# PyTorch Tutorial: Transformers and Attention

The Transformer architecture has revolutionized AI, powering everything from ChatGPT to Stable Diffusion. In this notebook, we'll understand the core mechanism behind it: **Self-Attention**.

## Learning Objectives
- Understand the Self-Attention mechanism
- Implement a single Self-Attention head from scratch
- Use PyTorch's built-in Transformer modules
- Understand Tokenization


In [None]:
import torch
import torch.nn as nn
import torch.nn.functional as F
import math

torch.manual_seed(42)

## 1. The Core Idea: Self-Attention

In a sentence like "The animal didn't cross the street because **it** was too tired", what does "it" refer to? The street or the animal?

Self-attention allows the model to look at other words in the sentence to figure this out.

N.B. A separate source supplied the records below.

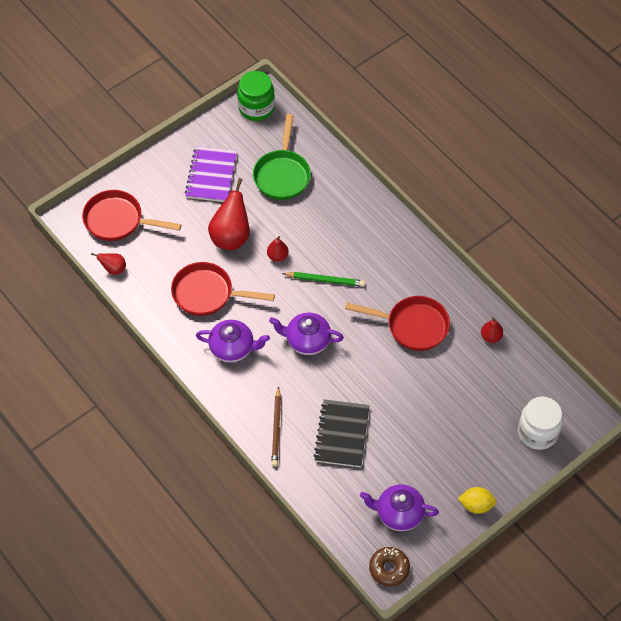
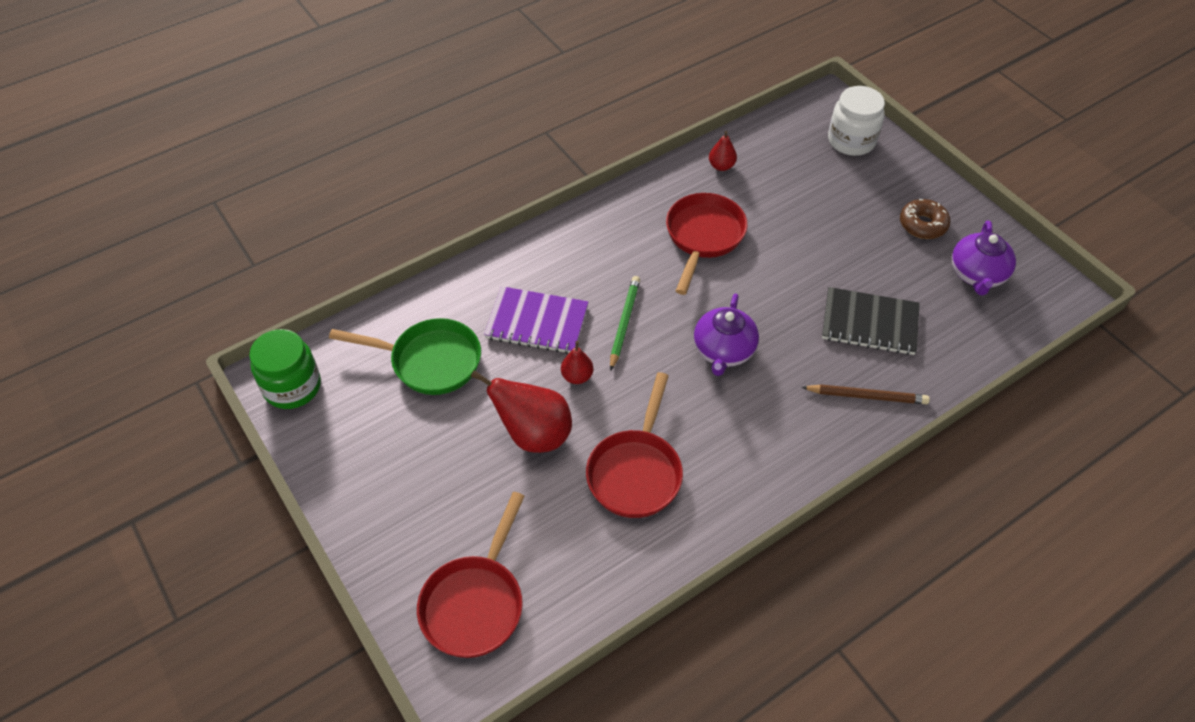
camera: 85 degrees left, 5 degrees down
red pear [91,253,126,275] -> none
purple notebook [185,146,237,202] -> purple notebook moved to [484,286,589,354]
purple teapot [196,320,270,362] -> none
brown donut [369,547,410,587] -> brown donut moved to [900,199,950,239]
yellow lemon [458,487,496,514] -> none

It computes a weighted sum of all other words.

Formula:
$$ Attention(Q, K, V) = softmax(\frac{QK^T}{\sqrt{d_k}})V $$

Where:
- **Q (Query)**: What I'm looking for
- **K (Key)**: What I have to offer
- **V (Value)**: What I actually contain

In [None]:
def scaled_dot_product_attention(query, key, value):
    d_k = query.size(-1)
    # 1. Compute scores: Q @ K.T
    scores = torch.matmul(query, key.transpose(-2, -1)) / math.sqrt(d_k)
    
    # 2. Apply Softmax to get probabilities
    attention_weights = F.softmax(scores, dim=-1)
    
    # 3. Multiply by V
    output = torch.matmul(attention_weights, value)
    
    return output, attention_weights

# Example
d_model = 4  # Embedding dimension
seq_len = 3  # "I love AI"

# Random embeddings for Q, K, V
q = torch.randn(1, seq_len, d_model)
k = torch.randn(1, seq_len, d_model)
v = torch.randn(1, seq_len, d_model)

output, weights = scaled_dot_product_attention(q, k, v)

print("Attention Weights:")
print(weights)
print("\nOutput:")
print(output)

## 2. PyTorch's Transformer Modules

PyTorch provides optimized implementations so you don't have to write everything from scratch.

In [None]:
# Single Multi-Head Attention Layer
multihead_attn = nn.MultiheadAttention(embed_dim=256, num_heads=8, batch_first=True)

# Create dummy input: (Batch, Seq_Len, Embed_Dim)
x = torch.randn(32, 10, 256)

# Self-attention: Q=x, K=x, V=x
attn_output, _ = multihead_attn(x, x, x)
print(f"Input shape: {x.shape}")
print(f"Output shape: {attn_output.shape}")

## 3. Full Transformer Encoder

A Transformer Encoder consists of multiple layers of Self-Attention + Feed Forward networks.

In [None]:
encoder_layer = nn.TransformerEncoderLayer(d_model=256, nhead=8, batch_first=True)
transformer_encoder = nn.TransformerEncoder(encoder_layer, num_layers=6)

output = transformer_encoder(x)
print(f"Encoder Output shape: {output.shape}")

## 4. Tokenization (Concept)

Transformers don't understand text; they understand numbers. Tokenization converts text to numbers.

1. Text: "I love AI"
2. Tokens: ["I", "love", "AI"]
3. IDs: [101, 204, 505]

*(In practice, we use libraries like `huggingface/tokenizers`)*

## Key Takeaways

1. **Self-Attention**: The mechanism that relates different positions of a sequence.
2. **Q, K, V**: The three projections used to compute attention.
3. **Multi-Head Attention**: Running multiple attention mechanisms in parallel.
4. **Transformer**: A stack of attention and feed-forward layers.